Émissions financées et devoir
de vigilance climatique :
les enseignements du jugement TotalEnergies pour le secteur bancaire

Créé le

15.07.2026

Le jugement dans l’affaire TotalEnergies constitue une étape importante dans la compréhension du contentieux climatique français. En jugeant que les émissions de gaz à effet de serre de Scope 3 entrent dans le périmètre du plan de vigilance de la société mère, le tribunal consacre un critère de causalité fondé non sur le contrôle direct de l’émission, mais sur le caractère inhérent et inévitable du lien entre l’acte de production et l’acte de combustion. Si la décision ne vise directement qu’un producteur d’hydrocarbures, elle interpelle les acteurs bancaires, tant sur le terrain civil que sur le terrain de la réglementation prudentielle.

Par un jugement rendu le 25 juin 2026, la 34e chambre civile du tribunal judiciaire de Paris a jugé que les émissions de gaz à effet de serre de Scope 3 de TotalEnergies – celles résultant de la combustion des produits vendus à ses clients – devaient être intégrées à son plan de vigilance. En retenant un critère de causalité fondé sur le caractère inhérent et inévitable du lien entre production et combustion, plutôt que sur le contrôle direct de l’émission (I), le tribunal ouvre une brèche que les acteurs bancaires et financiers ne peuvent ignorer : le même raisonnement, transposé au crédit, pourrait un jour s’appliquer aux émissions qu’ils financent (II). Reste à mesurer la portée de cette décision au regard d’un droit européen qui, via la directive CS3D et son Omnibus, a précisément exclu les activités de financement du périmètre du devoir de vigilance, quand la réglementation prudentielle, elle, les y intègre déjà (III).

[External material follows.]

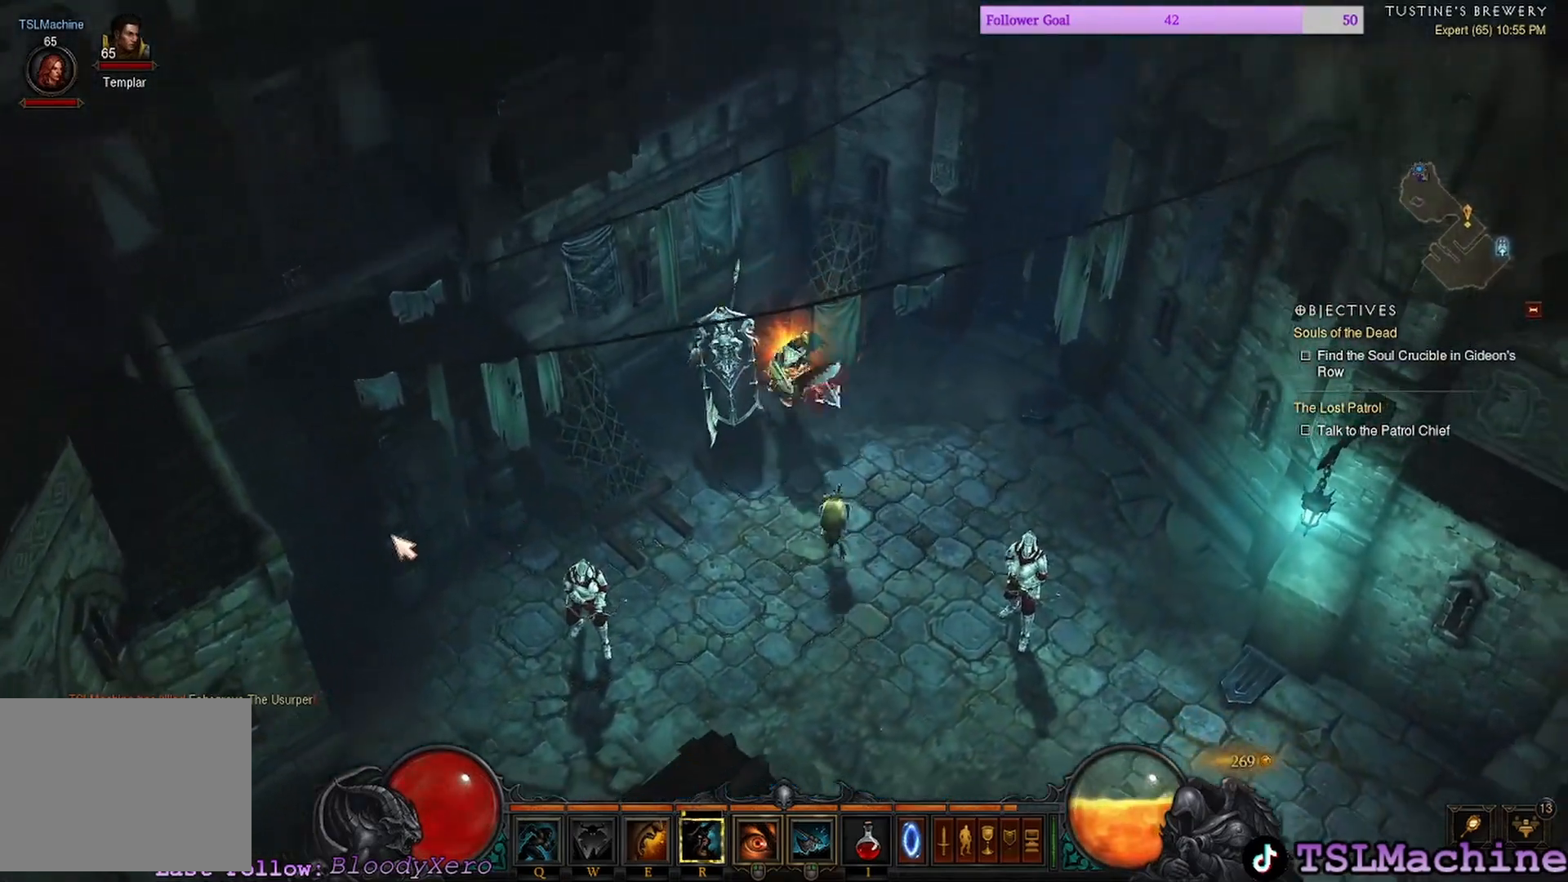
{"keys": [], "mouse": ["left"], "events": [[217, "mouse_left", "up"], [333, "mouse_left", "down"]]}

Rappel du contentieux. Le jugement du 25 juin 2026 rendu par la 34e chambre civile du tribunal judiciaire de Paris, chambre spécialisée dans le contentieux de la régulation économique, sociale et environnementale, constitue une décision de premier rang dans l’histoire du contentieux climatique français. L’action avait été initialement engagée en janvier 2020 par des associations (notamment Notre Affaire à Tous, Sherpa, ZEA et France Nature Environnement) ainsi que par plusieurs collectivités territoriales, devant le tribunal judiciaire de Nanterre, sur le fondement des articles L. 225-102-1 et L. 225-102-2 du Code de commerce issus de la loi n° 2017-399 du 27 mars 2017 relative au devoir de vigilance des sociétés mères et donneuses d’ordre, et à titre complémentaire sur celui de l’article 1252 du Code civil relatif à la prévention du préjudice écologique. Une première ordonnance du juge de la mise en état, rendue le 6 juillet 2023, avait déclaré l’intégralité des demandes irrecevables, avant que la cour d’appel de Paris, par arrêt du 18 juin 2024, n’infirme partiellement cette décision et ne déclare recevables les demandes des quatre associations ainsi que l’intervention volontaire de la Ville de Paris. L’affaire fut ainsi renvoyée devant le tribunal judiciaire de Paris dont la décision était très attendue, alors que le ministère public, intervenu en qualité de partie jointe, avait conclu que le changement climatique ne relevait pas du champ d’application matériel de la loi sur le devoir de vigilance.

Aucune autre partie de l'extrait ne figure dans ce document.